I enjoyed this biopic the same way I enjoyed the film Titanic - knowing what lies ahead for the characters just makes the early part of the story more poignant. Stephen Hawking was diagnosed with motor neurone disease while he was a 21 year old student at Cambridge, and given two years to live. Now 73, he has defied medical science and continues to amaze the world with his theories of the universe.

The film begins as a fairytale romance between Stephen, the slightly nerdy Science student, and his sweetheart Jane, a church-going Arts student who becomes his wife. It does not shy away from the tragedy of Stephen's condition, and I found myself looking away from the screen a few times during the medical procedures. The first time he falls down, I think the whole cinema winced. It's a powerful story, and also a clever one with the use of Stephen Hawking's A Brief History of Time to give the film an extra dimension. (No, the unicorn is not telling you how - you'll have to go and see it yourself!)

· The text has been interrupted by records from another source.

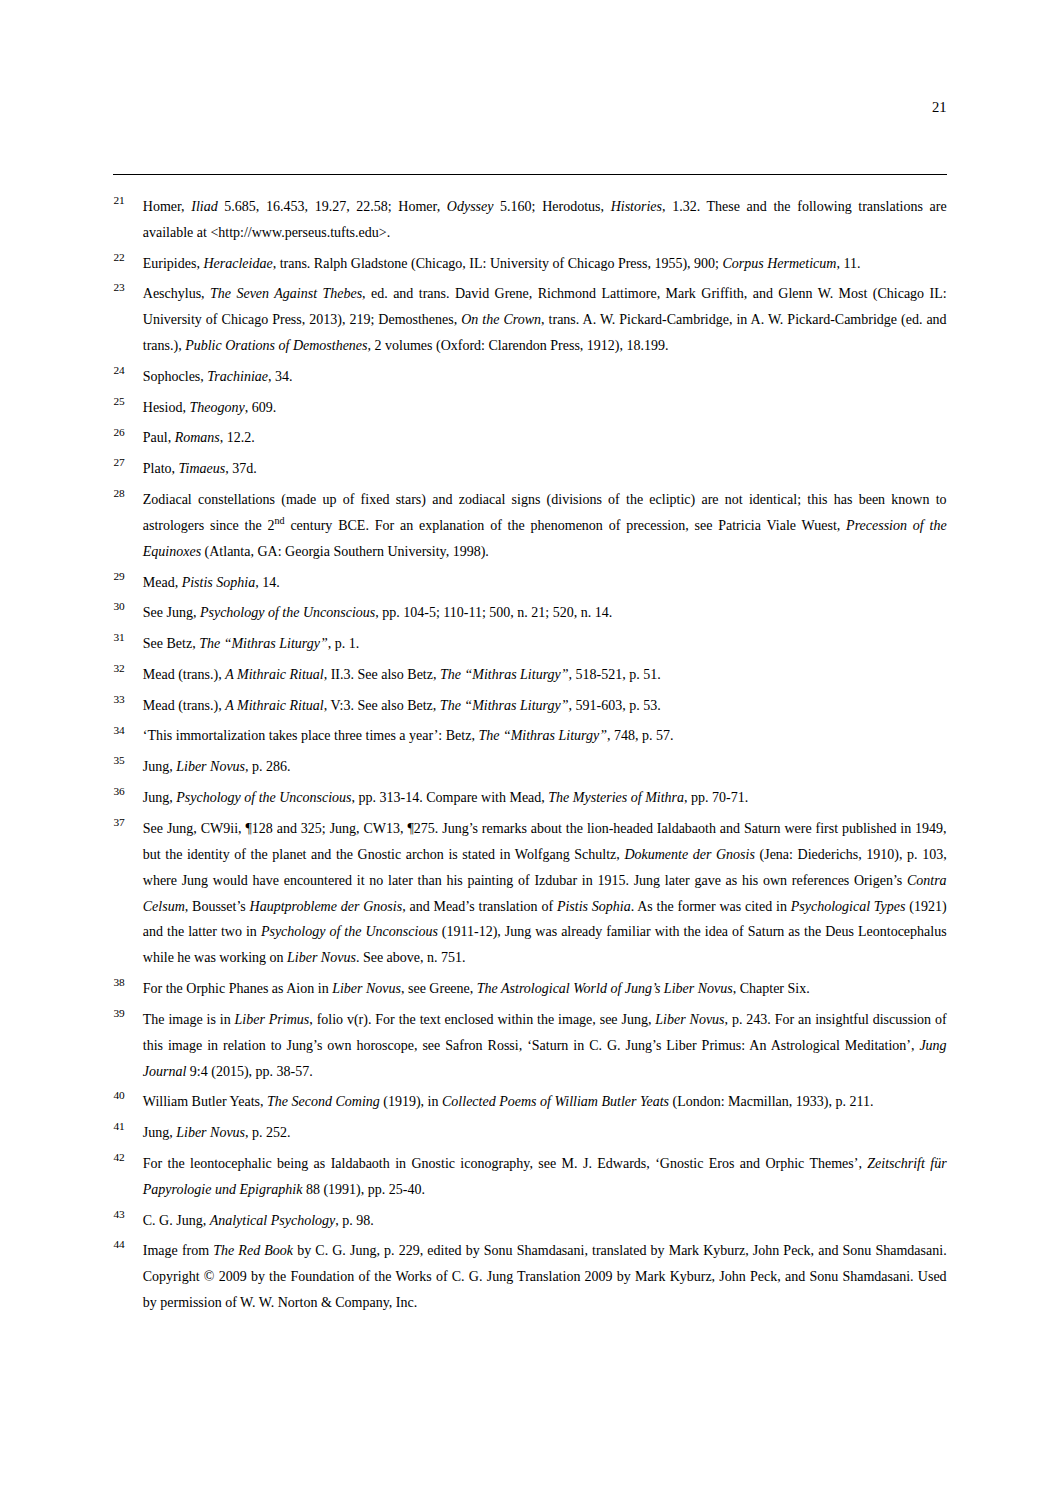21
Homer, Iliad 5.685, 16.453, 19.27, 22.58; Homer, Odyssey 5.160; Herodotus, Histories, 1.32. These and the following translations are available at <http://www.perseus.tufts.edu>.
Euripides, Heracleidae, trans. Ralph Gladstone (Chicago, IL: University of Chicago Press, 1955), 900; Corpus Hermeticum, 11.
Aeschylus, The Seven Against Thebes, ed. and trans. David Grene, Richmond Lattimore, Mark Griffith, and Glenn W. Most (Chicago IL: University of Chicago Press, 2013), 219; Demosthenes, On the Crown, trans. A. W. Pickard-Cambridge, in A. W. Pickard-Cambridge (ed. and trans.), Public Orations of Demosthenes, 2 volumes (Oxford: Clarendon Press, 1912), 18.199.
Sophocles, Trachiniae, 34.
Hesiod, Theogony, 609.
Paul, Romans, 12.2.
Plato, Timaeus, 37d.
Zodiacal constellations (made up of fixed stars) and zodiacal signs (divisions of the ecliptic) are not identical; this has been known to astrologers since the 2nd century BCE. For an explanation of the phenomenon of precession, see Patricia Viale Wuest, Precession of the Equinoxes (Atlanta, GA: Georgia Southern University, 1998).
Mead, Pistis Sophia, 14.
See Jung, Psychology of the Unconscious, pp. 104-5; 110-11; 500, n. 21; 520, n. 14.
See Betz, The “Mithras Liturgy”, p. 1.
Mead (trans.), A Mithraic Ritual, II.3. See also Betz, The “Mithras Liturgy”, 518-521, p. 51.
Mead (trans.), A Mithraic Ritual, V:3. See also Betz, The “Mithras Liturgy”, 591-603, p. 53.
‘This immortalization takes place three times a year’: Betz, The “Mithras Liturgy”, 748, p. 57.
Jung, Liber Novus, p. 286.
Jung, Psychology of the Unconscious, pp. 313-14. Compare with Mead, The Mysteries of Mithra, pp. 70-71.
See Jung, CW9ii, ¶128 and 325; Jung, CW13, ¶275. Jung’s remarks about the lion-headed Ialdabaoth and Saturn were first published in 1949, but the identity of the planet and the Gnostic archon is stated in Wolfgang Schultz, Dokumente der Gnosis (Jena: Diederichs, 1910), p. 103, where Jung would have encountered it no later than his painting of Izdubar in 1915. Jung later gave as his own references Origen’s Contra Celsum, Bousset’s Hauptprobleme der Gnosis, and Mead’s translation of Pistis Sophia. As the former was cited in Psychological Types (1921) and the latter two in Psychology of the Unconscious (1911-12), Jung was already familiar with the idea of Saturn as the Deus Leontocephalus while he was working on Liber Novus. See above, n. 751.
For the Orphic Phanes as Aion in Liber Novus, see Greene, The Astrological World of Jung’s Liber Novus, Chapter Six.
The image is in Liber Primus, folio v(r). For the text enclosed within the image, see Jung, Liber Novus, p. 243. For an insightful discussion of this image in relation to Jung’s own horoscope, see Safron Rossi, ‘Saturn in C. G. Jung’s Liber Primus: An Astrological Meditation’, Jung Journal 9:4 (2015), pp. 38-57.
William Butler Yeats, The Second Coming (1919), in Collected Poems of William Butler Yeats (London: Macmillan, 1933), p. 211.
Jung, Liber Novus, p. 252.
For the leontocephalic being as Ialdabaoth in Gnostic iconography, see M. J. Edwards, ‘Gnostic Eros and Orphic Themes’, Zeitschrift für Papyrologie und Epigraphik 88 (1991), pp. 25-40.
C. G. Jung, Analytical Psychology, p. 98.
Image from The Red Book by C. G. Jung, p. 229, edited by Sonu Shamdasani, translated by Mark Kyburz, John Peck, and Sonu Shamdasani. Copyright © 2009 by the Foundation of the Works of C. G. Jung Translation 2009 by Mark Kyburz, John Peck, and Sonu Shamdasani. Used by permission of W. W. Norton & Company, Inc.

There is much to be learned from films like this that do not rely upon special effects and huge budgets to attract audiences, yet somehow still do. It has that extra dimension that transforms the basic story from a tragedy/romance into something bigger than we are. Whether you call that something God or the Big Bang, whether Stephen Hawking is right about the universe or not, does not matter. It brings art and science together, and has reminded me about a novel I was trying to write a few years ago about a famous mathematician that contains the same themes. But you don't need to be a mathematician to enjoy this film. The Theory of Everything leaves you thinking about... well... everything.